KAT: How many people are on your team?

MIKE: I have a videographer, a manager, and a 3 people.

KAT: When you feel like giving up what keeps you going?

MIKE: The power of expression vs. impression. As a poet, I'm always trying to produce art that is authentic to my voice. When you've tasted validation from a piece of art, it's easy to write for the applause of people rather than the affirmation from knowing you told the truth. As a writer I'm always asking myself, what am I really trying to say. On the days where someone didn't call back or that opportunity didn't pan out, I think about why I began writing in the first place; as a form of survival, as a way to push back against a society that knowingly and unknowingly pushes you to be like everyone else. I think about how poetry was a gift given to me first and I should always treat it as such irregardless of people's recognition of that gift. 

KAT: What is one thing you weren't prepare you for?

MIKE: People pay you based on your perceived value, not your actual value. Perception plays a role in how people view your art. I've been on both ends of the spectrum, where I was being paid for something and I thought, how they heck did I get here? I've also been in situations where I felt like my value was not recognized. My solution: to set boundaries by accurately communicating to people who I am, what I offer and what I will do and not do. I had to stop taking opportunities just for a check and take them because there was conviction behind why I was moving forward. Typically I find my value as an artist is perceived accurately in the spaces that resonate most with who I am and why I do what I do.

KAT: Who or what inspires you?

MIKE: Extracting the beauty out of mundane things, watching people fully express their passions, hip hop instrumentals, classical music, people's stories, vulnerability, good movies, good books, good food, meaningful conversations, spirituality, scriptures, being able to guide people to their own unique voice and then helping them to channel it effectively, my journal, just about everything inspires me. Even people who are lazy inspire me because I can look at them and see latent potential. Wonder what people are missing when other people sit on their hands. 

Lately, Lin Manuel Miranda (creator/ writer of the play Hamilton), has been really inspiring to me. I love that he took hip hop and spoken word poetry and wasn't afraid to infuse this art form into theatre and history. I love the novelty in just being yourself and I see so much of that in Miranda.

KAT: What has been one hard knock moment for you?

MIKE: One hard knock moment. Actually a lot of my hard knock moments have come from faith based institutions. My assumption is that they should be on the vanguard of valuing people's uniqueness and gifting but often times, it's a harder fight there than somewhere else to be valued. 

I remember one organization reached out to me to do a poem for a themed event. Up until the event correspondence and direction were regular, the poem had to be about a certain topic, certain length, rehearsed with the band, performed for a number of services. After I finished performing I was so surprised that the musicians and other who served were handed something for their time while I had to talk with the director about payment. This left a very bad taste in my mouth because I assumed that I would be valued. This experience taught me how to set boundaries, never to assume and to educate people's exceptions about the time it takes to create something out of nothing, rehearse and then present that body of work. 

KAT: How do you stay organized?

MIKE: Organization is my downfall, lol. I have always had a problem in this area because I'm such a big picture person, have a hard time planning anything. I do have this website called "Trello" that I use. It's a project management tool that business use to collaborate and I've sort of made that into my Self Management System. It's creative enough for me to stick with so it's helped! 

KAT: How would you define success?

MIKE: I would say success for me has to do with the inward expression of who I am matching the outward expression of who I am. I am successful to the extent that what I say and what I do is in alignment. I think my success is also caught up in what I leave behind for other people, what lives on after me. I am successful when people can see themselves in my art.

→ DATA SHOWN:

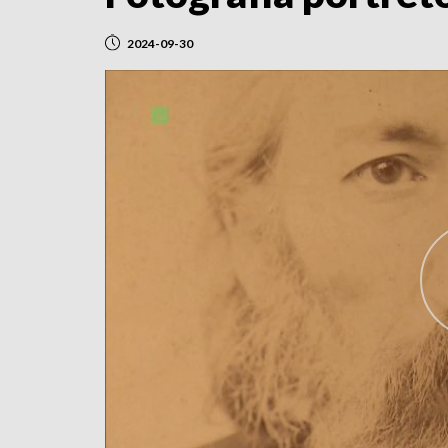
2024-09-30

→ WHAT TO WORK ON:
[a] In the interview, what does Mike use as his Self Management System?
[b] In the interview, what were all the requirements the organization set for Mike's poem for its themed event?

→ WRITTEN ANSWERS:
[a] Trello, a website and project management tool that businesses use to collaborate.

[b]
- It had to be about a certain topic.
- It had to be a certain length.
- It had to be rehearsed with the band.
- It had to be performed for a number of services.